====== Source text ======

Here is a function that compares your test data against the training data, with the Tf-Idf transformer fitted with the training data. Advantage is that you can quickly pivot or group by to find the n closest elements, and that the calculations are down matrix-wise.
def create_tokenizer_score(new_series, train_series, tokenizer):
"""
return the tf idf score of each possible pairs of documents
Args:
new_series (pd.Series): new data (To compare against train data)
train_series (pd.Series): train data (To fit the tf-idf transformer)
Returns:
pd.DataFrame
"""
train_tfidf = tokenizer.fit_transform(train_series)
new_tfidf = tokenizer.transform(new_series)
X = pd.DataFrame(cosine_similarity(new_tfidf, train_tfidf), columns=train_series.index)
X['ix_new'] = new_series.index
score = pd.melt(
X,
id_vars='ix_new',
var_name='ix_train',
value_name='score'
)
return score
train_set = pd.Series(["The sky is blue.", "The sun is bright."])
test_set = pd.Series(["The sun in the sky is bright."])
tokenizer = TfidfVectorizer() # initiate here your own tokenizer (TfidfVectorizer, CountVectorizer, with stopwords...)
score = create_tokenizer_score(train_series=train_set, new_series=test_set, tokenizer=tokenizer)
score
ix_new ix_train score
0 0 0 0.617034
1 0 1 0.862012

====== Information shown ======

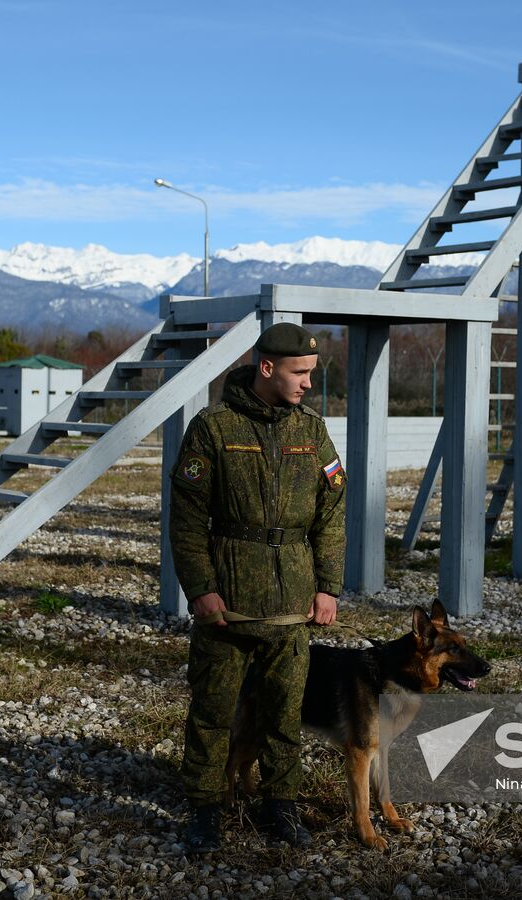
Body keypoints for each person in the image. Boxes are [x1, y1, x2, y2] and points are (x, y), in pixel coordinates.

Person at [168, 322, 347, 854]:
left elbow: (331, 513)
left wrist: (329, 587)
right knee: (213, 712)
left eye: (311, 372)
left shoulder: (312, 432)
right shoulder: (213, 427)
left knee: (284, 713)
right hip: (228, 606)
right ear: (267, 368)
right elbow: (186, 519)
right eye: (299, 372)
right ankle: (204, 810)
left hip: (293, 605)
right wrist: (201, 589)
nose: (308, 383)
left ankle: (280, 806)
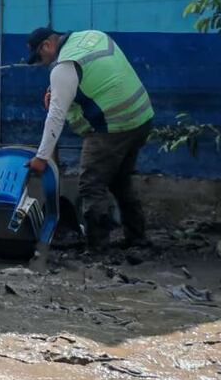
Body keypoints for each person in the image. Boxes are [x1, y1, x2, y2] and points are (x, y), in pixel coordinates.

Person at [25, 28, 154, 250]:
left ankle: (97, 247)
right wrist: (61, 91)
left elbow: (55, 116)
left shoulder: (64, 66)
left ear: (47, 45)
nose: (43, 63)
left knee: (91, 186)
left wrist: (41, 157)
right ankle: (137, 237)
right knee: (120, 180)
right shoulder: (92, 36)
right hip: (141, 118)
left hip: (113, 127)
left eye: (40, 58)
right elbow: (99, 77)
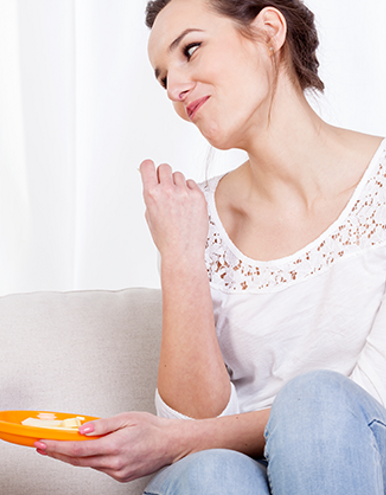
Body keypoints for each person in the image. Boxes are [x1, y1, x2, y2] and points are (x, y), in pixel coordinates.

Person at [35, 0, 386, 493]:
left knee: (317, 403)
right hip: (230, 476)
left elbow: (374, 396)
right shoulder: (192, 212)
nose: (176, 89)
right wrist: (181, 257)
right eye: (163, 79)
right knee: (210, 472)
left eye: (191, 50)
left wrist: (177, 440)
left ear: (268, 32)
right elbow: (195, 423)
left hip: (362, 461)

======

Required work:
1/ In the tf-idf similarity code, what score is shown for the pair whose ix_train value is 1?
2/ Which parameters does the create_tokenizer_score function in the tf-idf similarity code take?
3/ Rename "train_series" to "reference_series" in the tf-idf similarity code. Begin at the words "Here is a function" and stop after "train_tfidf = tokenizer.fit_transform(train_series)".

Solutions per task:
1/ 0.862012

2/ new_series, train_series, tokenizer

3/
Here is a function that compares your test data against the training data, with the Tf-Idf transformer fitted with the training data. Advantage is that you can quickly pivot or group by to find the n closest elements, and that the calculations are down matrix-wise.
def create_tokenizer_score(new_series, reference_series, tokenizer):
"""
return the tf idf score of each possible pairs of documents
Args:
new_series (pd.Series): new data (To compare against train data)
reference_series (pd.Series): train data (To fit the tf-idf transformer)
Returns:
pd.DataFrame
"""
train_tfidf = tokenizer.fit_transform(reference_series)